A l'exception de Strasbourg, aucune des villes françaises que j'ai visitées ne considère la bicyclette comme un mode de déplacement à part entière.

Bien sûr, chaque maire se doit de faire une petite génuflexion devant Saint Développement durable. Ainsi, beaucoup d'agglomérations développent des réseaux cyclables, malheureusement souvent piteux et morcelés. Peu efficaces et un peu flippants, ils sont tout logiquement peu empruntés.

A Berlin, les pistes cyclables sont légion : en site propre ; à contresens ; sur les trottoir ; dans des voies partagées avec les bus... Plus rapide, plus confortable, plus sécurisant. Qui a parlé d'efficacité allemande ?


2

La ville est plate

Il est vrai que pédaler à Lisbonne, à la Croix-Rousse à Lyon, dans les quartiers Nord de Marseille est possible... pour les maillots à pois.
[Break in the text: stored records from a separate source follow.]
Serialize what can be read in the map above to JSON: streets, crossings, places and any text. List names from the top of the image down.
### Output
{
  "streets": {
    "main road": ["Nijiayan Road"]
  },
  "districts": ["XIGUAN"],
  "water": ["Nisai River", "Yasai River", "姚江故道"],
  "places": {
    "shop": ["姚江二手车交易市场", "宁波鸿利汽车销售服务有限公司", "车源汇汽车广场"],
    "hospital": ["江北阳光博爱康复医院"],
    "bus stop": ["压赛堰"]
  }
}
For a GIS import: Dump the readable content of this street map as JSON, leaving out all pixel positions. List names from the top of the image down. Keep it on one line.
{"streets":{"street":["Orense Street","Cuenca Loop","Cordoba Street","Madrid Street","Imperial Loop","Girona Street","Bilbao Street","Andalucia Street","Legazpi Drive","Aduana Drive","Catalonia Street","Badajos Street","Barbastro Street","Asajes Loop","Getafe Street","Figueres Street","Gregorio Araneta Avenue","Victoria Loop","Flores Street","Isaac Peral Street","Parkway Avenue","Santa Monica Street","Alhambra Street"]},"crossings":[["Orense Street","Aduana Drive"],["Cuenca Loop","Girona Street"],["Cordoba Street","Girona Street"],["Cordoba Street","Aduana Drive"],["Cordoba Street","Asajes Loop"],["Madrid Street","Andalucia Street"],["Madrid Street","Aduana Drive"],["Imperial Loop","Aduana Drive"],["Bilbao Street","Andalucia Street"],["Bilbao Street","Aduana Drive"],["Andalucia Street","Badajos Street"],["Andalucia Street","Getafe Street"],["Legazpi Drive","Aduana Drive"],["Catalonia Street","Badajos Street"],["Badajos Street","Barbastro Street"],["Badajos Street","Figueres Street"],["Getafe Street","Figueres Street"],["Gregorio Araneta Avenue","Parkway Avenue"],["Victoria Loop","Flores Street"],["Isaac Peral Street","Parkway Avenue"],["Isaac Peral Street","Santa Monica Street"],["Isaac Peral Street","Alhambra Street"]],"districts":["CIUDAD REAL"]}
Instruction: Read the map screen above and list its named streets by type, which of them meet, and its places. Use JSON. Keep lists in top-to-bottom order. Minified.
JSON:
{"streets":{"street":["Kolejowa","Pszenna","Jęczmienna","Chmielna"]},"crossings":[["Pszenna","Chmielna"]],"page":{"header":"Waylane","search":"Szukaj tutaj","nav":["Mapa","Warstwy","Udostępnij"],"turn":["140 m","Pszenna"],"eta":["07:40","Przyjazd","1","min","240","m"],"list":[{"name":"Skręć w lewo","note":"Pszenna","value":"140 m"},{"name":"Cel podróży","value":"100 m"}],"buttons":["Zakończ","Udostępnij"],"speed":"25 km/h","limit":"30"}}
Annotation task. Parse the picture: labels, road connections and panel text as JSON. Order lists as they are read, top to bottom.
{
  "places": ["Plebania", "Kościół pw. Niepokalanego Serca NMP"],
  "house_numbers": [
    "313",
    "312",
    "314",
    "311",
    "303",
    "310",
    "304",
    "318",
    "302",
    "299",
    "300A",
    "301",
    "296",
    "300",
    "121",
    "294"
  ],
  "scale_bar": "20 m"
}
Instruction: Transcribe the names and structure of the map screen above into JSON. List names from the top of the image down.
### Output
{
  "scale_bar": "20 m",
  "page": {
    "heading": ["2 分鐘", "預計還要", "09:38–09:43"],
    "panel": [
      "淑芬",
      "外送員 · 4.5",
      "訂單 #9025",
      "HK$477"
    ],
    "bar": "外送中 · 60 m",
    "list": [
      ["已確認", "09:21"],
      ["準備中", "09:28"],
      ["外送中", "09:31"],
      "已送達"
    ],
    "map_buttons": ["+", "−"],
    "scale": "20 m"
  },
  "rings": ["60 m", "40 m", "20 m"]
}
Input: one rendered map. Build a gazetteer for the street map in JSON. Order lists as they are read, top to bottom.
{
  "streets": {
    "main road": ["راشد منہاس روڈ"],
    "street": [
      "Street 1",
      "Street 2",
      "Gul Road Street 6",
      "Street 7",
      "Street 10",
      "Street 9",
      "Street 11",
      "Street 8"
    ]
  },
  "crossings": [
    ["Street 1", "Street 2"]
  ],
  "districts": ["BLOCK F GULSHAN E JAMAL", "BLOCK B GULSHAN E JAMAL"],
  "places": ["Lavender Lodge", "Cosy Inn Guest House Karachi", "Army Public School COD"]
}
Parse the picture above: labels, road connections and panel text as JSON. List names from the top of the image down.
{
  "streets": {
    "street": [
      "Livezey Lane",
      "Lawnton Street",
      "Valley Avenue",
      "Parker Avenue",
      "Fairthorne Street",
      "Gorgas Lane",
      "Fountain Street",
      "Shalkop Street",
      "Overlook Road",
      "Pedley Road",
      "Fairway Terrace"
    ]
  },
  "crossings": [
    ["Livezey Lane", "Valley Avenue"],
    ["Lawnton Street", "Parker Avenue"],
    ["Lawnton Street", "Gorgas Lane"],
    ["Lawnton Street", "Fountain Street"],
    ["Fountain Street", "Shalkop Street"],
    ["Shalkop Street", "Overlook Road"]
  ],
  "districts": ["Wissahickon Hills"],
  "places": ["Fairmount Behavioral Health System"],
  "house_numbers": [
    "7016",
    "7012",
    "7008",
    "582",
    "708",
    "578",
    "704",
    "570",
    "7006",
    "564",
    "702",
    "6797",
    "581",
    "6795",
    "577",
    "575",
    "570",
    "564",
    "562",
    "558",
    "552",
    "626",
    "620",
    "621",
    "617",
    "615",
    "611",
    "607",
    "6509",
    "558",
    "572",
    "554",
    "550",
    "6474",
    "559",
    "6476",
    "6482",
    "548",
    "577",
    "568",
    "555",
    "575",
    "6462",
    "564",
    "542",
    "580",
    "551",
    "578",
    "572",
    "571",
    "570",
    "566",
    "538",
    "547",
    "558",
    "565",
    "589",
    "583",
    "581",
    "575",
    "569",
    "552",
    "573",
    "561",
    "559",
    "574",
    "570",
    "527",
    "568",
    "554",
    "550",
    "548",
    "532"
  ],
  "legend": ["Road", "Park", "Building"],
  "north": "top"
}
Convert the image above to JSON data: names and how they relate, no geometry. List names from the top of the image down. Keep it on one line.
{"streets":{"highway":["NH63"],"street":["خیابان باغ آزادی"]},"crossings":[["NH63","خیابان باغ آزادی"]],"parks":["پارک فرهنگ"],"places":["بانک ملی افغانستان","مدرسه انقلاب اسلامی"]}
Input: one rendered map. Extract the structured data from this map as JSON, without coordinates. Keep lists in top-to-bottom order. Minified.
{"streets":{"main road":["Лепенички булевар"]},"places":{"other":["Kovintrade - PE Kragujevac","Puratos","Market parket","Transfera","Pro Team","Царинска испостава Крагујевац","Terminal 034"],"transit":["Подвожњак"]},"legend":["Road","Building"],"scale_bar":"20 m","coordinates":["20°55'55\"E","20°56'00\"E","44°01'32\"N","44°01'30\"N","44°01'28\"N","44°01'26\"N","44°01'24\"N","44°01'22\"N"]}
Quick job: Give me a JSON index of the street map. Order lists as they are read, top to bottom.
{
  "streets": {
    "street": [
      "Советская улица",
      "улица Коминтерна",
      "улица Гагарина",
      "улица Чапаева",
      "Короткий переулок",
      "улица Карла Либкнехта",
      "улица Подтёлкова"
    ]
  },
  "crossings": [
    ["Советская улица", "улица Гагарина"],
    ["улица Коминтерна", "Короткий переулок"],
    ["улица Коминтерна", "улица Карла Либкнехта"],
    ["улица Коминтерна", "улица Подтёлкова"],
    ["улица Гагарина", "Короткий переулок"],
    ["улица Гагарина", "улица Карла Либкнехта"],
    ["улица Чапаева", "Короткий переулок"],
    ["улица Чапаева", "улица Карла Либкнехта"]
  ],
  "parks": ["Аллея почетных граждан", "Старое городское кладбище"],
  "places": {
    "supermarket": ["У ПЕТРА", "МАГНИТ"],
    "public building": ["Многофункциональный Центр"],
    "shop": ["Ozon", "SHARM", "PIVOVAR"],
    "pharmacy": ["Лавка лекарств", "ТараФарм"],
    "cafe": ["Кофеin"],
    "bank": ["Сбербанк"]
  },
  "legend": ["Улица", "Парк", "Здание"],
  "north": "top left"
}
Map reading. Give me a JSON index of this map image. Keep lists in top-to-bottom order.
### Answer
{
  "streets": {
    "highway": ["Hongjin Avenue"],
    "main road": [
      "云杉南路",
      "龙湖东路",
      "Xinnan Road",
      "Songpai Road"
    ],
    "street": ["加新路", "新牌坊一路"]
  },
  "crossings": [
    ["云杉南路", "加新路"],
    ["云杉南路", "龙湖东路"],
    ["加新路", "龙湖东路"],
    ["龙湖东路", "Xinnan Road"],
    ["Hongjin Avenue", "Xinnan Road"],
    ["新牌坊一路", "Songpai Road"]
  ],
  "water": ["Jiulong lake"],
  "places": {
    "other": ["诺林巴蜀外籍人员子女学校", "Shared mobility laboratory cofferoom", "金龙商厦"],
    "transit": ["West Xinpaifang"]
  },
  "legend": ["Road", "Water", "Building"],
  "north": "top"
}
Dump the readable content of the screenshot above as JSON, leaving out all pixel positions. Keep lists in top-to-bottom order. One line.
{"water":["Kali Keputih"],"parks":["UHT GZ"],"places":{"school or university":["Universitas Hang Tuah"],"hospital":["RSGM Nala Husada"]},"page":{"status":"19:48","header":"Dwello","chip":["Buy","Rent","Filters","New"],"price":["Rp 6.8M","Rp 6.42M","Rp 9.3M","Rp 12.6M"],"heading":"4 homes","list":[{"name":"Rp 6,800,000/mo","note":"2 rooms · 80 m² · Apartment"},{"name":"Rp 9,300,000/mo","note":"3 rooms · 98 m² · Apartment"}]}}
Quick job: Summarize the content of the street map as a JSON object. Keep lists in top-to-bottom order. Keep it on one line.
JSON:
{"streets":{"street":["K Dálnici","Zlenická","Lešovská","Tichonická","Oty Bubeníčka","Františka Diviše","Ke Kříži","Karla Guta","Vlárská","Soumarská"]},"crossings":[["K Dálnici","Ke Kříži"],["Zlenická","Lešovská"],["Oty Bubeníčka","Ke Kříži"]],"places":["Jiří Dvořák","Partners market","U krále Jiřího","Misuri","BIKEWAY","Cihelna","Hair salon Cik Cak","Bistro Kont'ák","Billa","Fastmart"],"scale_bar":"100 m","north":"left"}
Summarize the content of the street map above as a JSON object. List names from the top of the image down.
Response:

Pas pour le commun des mortels. Malgré sa grande taille, 39 kilomètres sur 45, Berlin n'a pas l'inconvénient de nous infliger trop d'efforts ni de passages de vitesse.

3

Les immeubles disposent de parkings à vélo aménagés


Des vélos à Berlin (Lionel Guérin/Flickr)

Visionnaire, mon propriétaire -je vis en France, dois-je le préciser ? - m'a menacé de mettre fin mon bail. Mon crime ? Je m'entêtais, vilain subversif que je suis, à rentrer chaque soir mon vélo dans la cour spacieuse et vide de mon immeuble. Autant vous dire que mes amis allemands me regardent avec une ironique commisération lorsque je leur raconte ma mésaventure « typisch fransözich ».

Et pour cause. Les cours d'immeuble berlinoises, dans leur immense majorité, sont dotées de parkings à vélo, notamment à la faveur de la rénovation du parc immobilier de l'est de la ville au lendemain de la réunification allemande. Et leurs habitants d'une tournure d'esprit un peu plus évoluée que celle de mon propriétaire -fort gentil au demeurant.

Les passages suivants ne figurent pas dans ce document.